[Electronic design files]
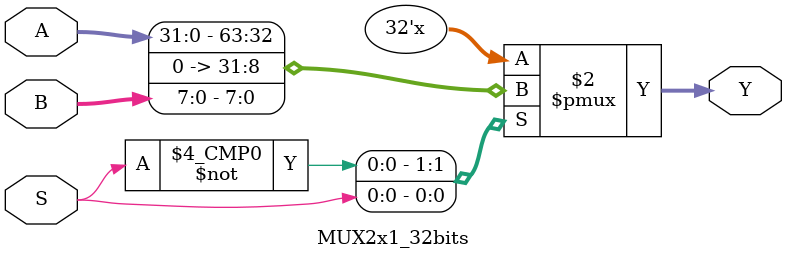
<source format=v>
module MUX2x1_32bits(
    input [31:0] A, 
    input [7:0]  B,    // 8-bit input B
    input S,           // 1-bit selector
    output reg [31:0] Y // 32-bit output Y
);
    always @(*) begin
        case (S)
            1'b0: Y = A;        // If S is 0, output A
            1'b1: Y = {24'b0, B}; // Zero-extend B to 32 bits and output
            default: Y = 32'b0; // Default case (unused ops)
        endcase
    end

endmodule

</source>
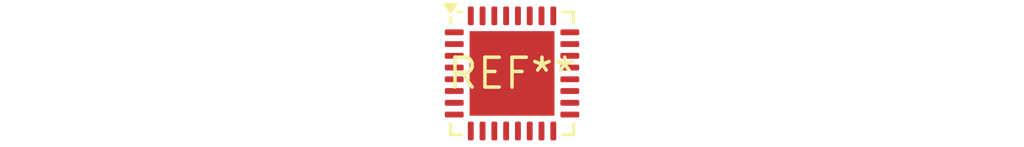
<source format=kicad_pcb>
(kicad_pcb (version 20240108) (generator pcbnew)

  (general
    (thickness 1.6)
  )

  (paper "A4")
  (layers
    (0 "F.Cu" signal)
    (31 "B.Cu" signal)
    (32 "B.Adhes" user "B.Adhesive")
    (33 "F.Adhes" user "F.Adhesive")
    (34 "B.Paste" user)
    (35 "F.Paste" user)
    (36 "B.SilkS" user "B.Silkscreen")
    (37 "F.SilkS" user "F.Silkscreen")
    (38 "B.Mask" user)
    (39 "F.Mask" user)
    (40 "Dwgs.User" user "User.Drawings")
    (41 "Cmts.User" user "User.Comments")
    (42 "Eco1.User" user "User.Eco1")
    (43 "Eco2.User" user "User.Eco2")
    (44 "Edge.Cuts" user)
    (45 "Margin" user)
    (46 "B.CrtYd" user "B.Courtyard")
    (47 "F.CrtYd" user "F.Courtyard")
    (48 "B.Fab" user)
    (49 "F.Fab" user)
    (50 "User.1" user)
    (51 "User.2" user)
    (52 "User.3" user)
    (53 "User.4" user)
    (54 "User.5" user)
    (55 "User.6" user)
    (56 "User.7" user)
    (57 "User.8" user)
    (58 "User.9" user)
  )

  (setup
    (pad_to_mask_clearance 0)
    (pcbplotparams
      (layerselection 0x00010fc_ffffffff)
      (plot_on_all_layers_selection 0x0000000_00000000)
      (disableapertmacros false)
      (usegerberextensions false)
      (usegerberattributes false)
      (usegerberadvancedattributes false)
      (creategerberjobfile false)
      (dashed_line_dash_ratio 12.000000)
      (dashed_line_gap_ratio 3.000000)
      (svgprecision 4)
      (plotframeref false)
      (viasonmask false)
      (mode 1)
      (useauxorigin false)
      (hpglpennumber 1)
      (hpglpenspeed 20)
      (hpglpendiameter 15.000000)
      (dxfpolygonmode false)
      (dxfimperialunits false)
      (dxfusepcbnewfont false)
      (psnegative false)
      (psa4output false)
      (plotreference false)
      (plotvalue false)
      (plotinvisibletext false)
      (sketchpadsonfab false)
      (subtractmaskfromsilk false)
      (outputformat 1)
      (mirror false)
      (drillshape 1)
      (scaleselection 1)
      (outputdirectory "")
    )
  )

  (net 0 "")

  (footprint "QFN-32-1EP_5x5mm_P0.5mm_EP3.6x3.6mm" (layer "F.Cu") (at 0 0))

)

</source>
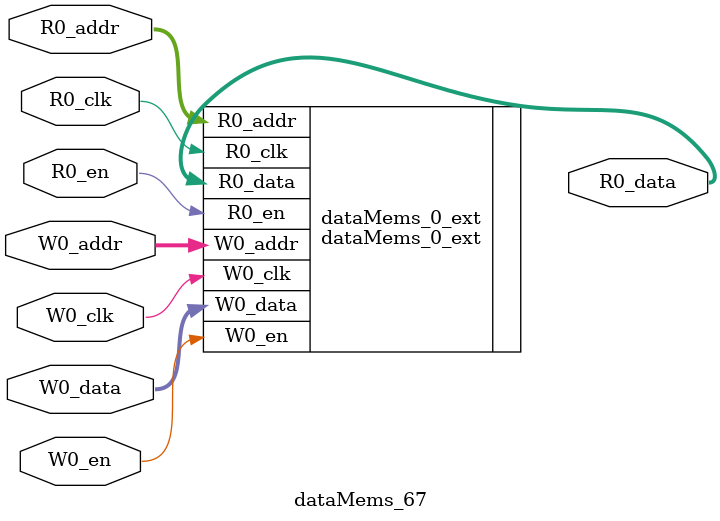
<source format=sv>
`ifndef RANDOMIZE
  `ifdef RANDOMIZE_REG_INIT
    `define RANDOMIZE
  `endif // RANDOMIZE_REG_INIT
`endif // not def RANDOMIZE
`ifndef RANDOMIZE
  `ifdef RANDOMIZE_MEM_INIT
    `define RANDOMIZE
  `endif // RANDOMIZE_MEM_INIT
`endif // not def RANDOMIZE

`ifndef RANDOM
  `define RANDOM $random
`endif // not def RANDOM

// Users can define 'PRINTF_COND' to add an extra gate to prints.
`ifndef PRINTF_COND_
  `ifdef PRINTF_COND
    `define PRINTF_COND_ (`PRINTF_COND)
  `else  // PRINTF_COND
    `define PRINTF_COND_ 1
  `endif // PRINTF_COND
`endif // not def PRINTF_COND_

// Users can define 'ASSERT_VERBOSE_COND' to add an extra gate to assert error printing.
`ifndef ASSERT_VERBOSE_COND_
  `ifdef ASSERT_VERBOSE_COND
    `define ASSERT_VERBOSE_COND_ (`ASSERT_VERBOSE_COND)
  `else  // ASSERT_VERBOSE_COND
    `define ASSERT_VERBOSE_COND_ 1
  `endif // ASSERT_VERBOSE_COND
`endif // not def ASSERT_VERBOSE_COND_

// Users can define 'STOP_COND' to add an extra gate to stop conditions.
`ifndef STOP_COND_
  `ifdef STOP_COND
    `define STOP_COND_ (`STOP_COND)
  `else  // STOP_COND
    `define STOP_COND_ 1
  `endif // STOP_COND
`endif // not def STOP_COND_

// Users can define INIT_RANDOM as general code that gets injected into the
// initializer block for modules with registers.
`ifndef INIT_RANDOM
  `define INIT_RANDOM
`endif // not def INIT_RANDOM

// If using random initialization, you can also define RANDOMIZE_DELAY to
// customize the delay used, otherwise 0.002 is used.
`ifndef RANDOMIZE_DELAY
  `define RANDOMIZE_DELAY 0.002
`endif // not def RANDOMIZE_DELAY

// Define INIT_RANDOM_PROLOG_ for use in our modules below.
`ifndef INIT_RANDOM_PROLOG_
  `ifdef RANDOMIZE
    `ifdef VERILATOR
      `define INIT_RANDOM_PROLOG_ `INIT_RANDOM
    `else  // VERILATOR
      `define INIT_RANDOM_PROLOG_ `INIT_RANDOM #`RANDOMIZE_DELAY begin end
    `endif // VERILATOR
  `else  // RANDOMIZE
    `define INIT_RANDOM_PROLOG_
  `endif // RANDOMIZE
`endif // not def INIT_RANDOM_PROLOG_

// Include register initializers in init blocks unless synthesis is set
`ifndef SYNTHESIS
  `ifndef ENABLE_INITIAL_REG_
    `define ENABLE_INITIAL_REG_
  `endif // not def ENABLE_INITIAL_REG_
`endif // not def SYNTHESIS

// Include rmemory initializers in init blocks unless synthesis is set
`ifndef SYNTHESIS
  `ifndef ENABLE_INITIAL_MEM_
    `define ENABLE_INITIAL_MEM_
  `endif // not def ENABLE_INITIAL_MEM_
`endif // not def SYNTHESIS

module dataMems_67(	// @[generators/ara/src/main/scala/UnsafeAXI4ToTL.scala:365:62]
  input  [4:0]   R0_addr,
  input          R0_en,
  input          R0_clk,
  output [258:0] R0_data,
  input  [4:0]   W0_addr,
  input          W0_en,
  input          W0_clk,
  input  [258:0] W0_data
);

  dataMems_0_ext dataMems_0_ext (	// @[generators/ara/src/main/scala/UnsafeAXI4ToTL.scala:365:62]
    .R0_addr (R0_addr),
    .R0_en   (R0_en),
    .R0_clk  (R0_clk),
    .R0_data (R0_data),
    .W0_addr (W0_addr),
    .W0_en   (W0_en),
    .W0_clk  (W0_clk),
    .W0_data (W0_data)
  );
endmodule


</source>
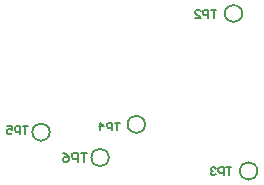
<source format=gbo>
G04*
G04 #@! TF.GenerationSoftware,Altium Limited,Altium Designer,24.5.2 (23)*
G04*
G04 Layer_Color=32896*
%FSLAX44Y44*%
%MOMM*%
G71*
G04*
G04 #@! TF.SameCoordinates,3EA6B18B-4548-4CAF-BF52-0E37F5A7FA18*
G04*
G04*
G04 #@! TF.FilePolarity,Positive*
G04*
G01*
G75*
%ADD12C,0.1270*%
%ADD14C,0.1524*%
D12*
X466087Y732789D02*
X461008D01*
X463548D01*
Y725171D01*
X458469D02*
Y732789D01*
X454660D01*
X453391Y731519D01*
Y728980D01*
X454660Y727710D01*
X458469D01*
X445773Y732789D02*
X448312Y731519D01*
X450852Y728980D01*
Y726441D01*
X449582Y725171D01*
X447043D01*
X445773Y726441D01*
Y727710D01*
X447043Y728980D01*
X450852D01*
X416396Y755217D02*
X411995D01*
X414196D01*
Y748615D01*
X409795D02*
Y755217D01*
X406494D01*
X405393Y754117D01*
Y751916D01*
X406494Y750816D01*
X409795D01*
X398792Y755217D02*
X403193D01*
Y751916D01*
X400992Y753016D01*
X399892D01*
X398792Y751916D01*
Y749715D01*
X399892Y748615D01*
X402093D01*
X403193Y749715D01*
X494225Y758583D02*
X489823D01*
X492024D01*
Y751981D01*
X487623D02*
Y758583D01*
X484322D01*
X483221Y757483D01*
Y755282D01*
X484322Y754182D01*
X487623D01*
X477720Y751981D02*
Y758583D01*
X481021Y755282D01*
X476619D01*
X588730Y720582D02*
X584329D01*
X586530D01*
Y713980D01*
X582128D02*
Y720582D01*
X578828D01*
X577727Y719482D01*
Y717281D01*
X578828Y716181D01*
X582128D01*
X575527Y719482D02*
X574426Y720582D01*
X572226D01*
X571125Y719482D01*
Y718381D01*
X572226Y717281D01*
X573326D01*
X572226D01*
X571125Y716181D01*
Y715080D01*
X572226Y713980D01*
X574426D01*
X575527Y715080D01*
X575853Y853701D02*
X571451D01*
X573652D01*
Y847099D01*
X569251D02*
Y853701D01*
X565950D01*
X564849Y852601D01*
Y850400D01*
X565950Y849300D01*
X569251D01*
X558247Y847099D02*
X562649D01*
X558247Y851500D01*
Y852601D01*
X559348Y853701D01*
X561548D01*
X562649Y852601D01*
D14*
X484886Y728980D02*
G03*
X484886Y728980I-7366J0D01*
G01*
X434876Y750456D02*
G03*
X434876Y750456I-7366J0D01*
G01*
X610616Y717550D02*
G03*
X610616Y717550I-7366J0D01*
G01*
X515616Y757000D02*
G03*
X515616Y757000I-7366J0D01*
G01*
X597916Y850900D02*
G03*
X597916Y850900I-7366J0D01*
G01*
M02*

</source>
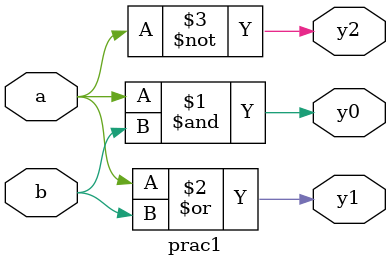
<source format=v>

`timescale 10ns/10ps
module prac1(
    input a,b,
    output y0,y1,y2
    );
    assign y0 = (a&b);
    assign y1 = (a|b);
    assign y2 = ~a;
endmodule

</source>
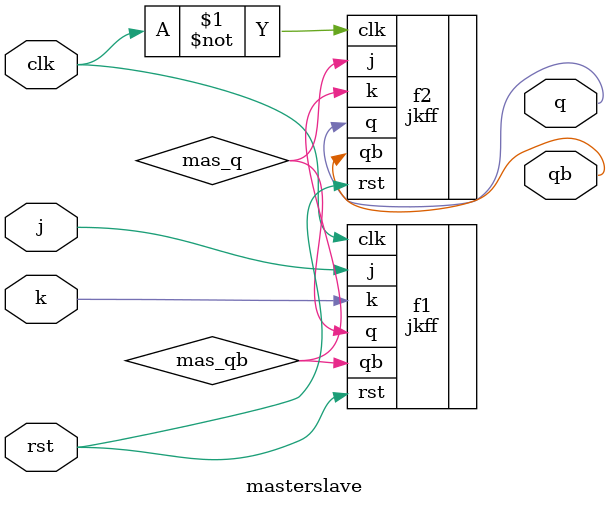
<source format=v>
module masterslave(j,k,clk,rst,q,qb);
input j;
input k;
input clk,rst;
output q,qb;
wire mas_q,mas_qb;
jkff f1(.j(j),.k(k),.clk(clk),.rst(rst),.q(mas_q),.qb(mas_qb));
jkff f2(.j(mas_q),.k(mas_qb),.clk(~clk),.rst(rst),.q(q),.qb(qb));
endmodule

</source>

WORK TO BE COMPLETED:
Reproduce, without alteration and without pictures, only those lines that lie between the first line of the entries above and the line containing "bits and output", both of them included.

EXERCISE SOLUTION:
<source format=v>
module MUX2x1_32bits(
    input [31:0] A, 
    input [7:0]  B,    // 8-bit input B
    input S,           // 1-bit selector
    output reg [31:0] Y // 32-bit output Y
);
    always @(*) begin
        case (S)
            1'b0: Y = A;        // If S is 0, output A
            1'b1: Y = {24'b0, B}; // Zero-extend B to 32 bits and output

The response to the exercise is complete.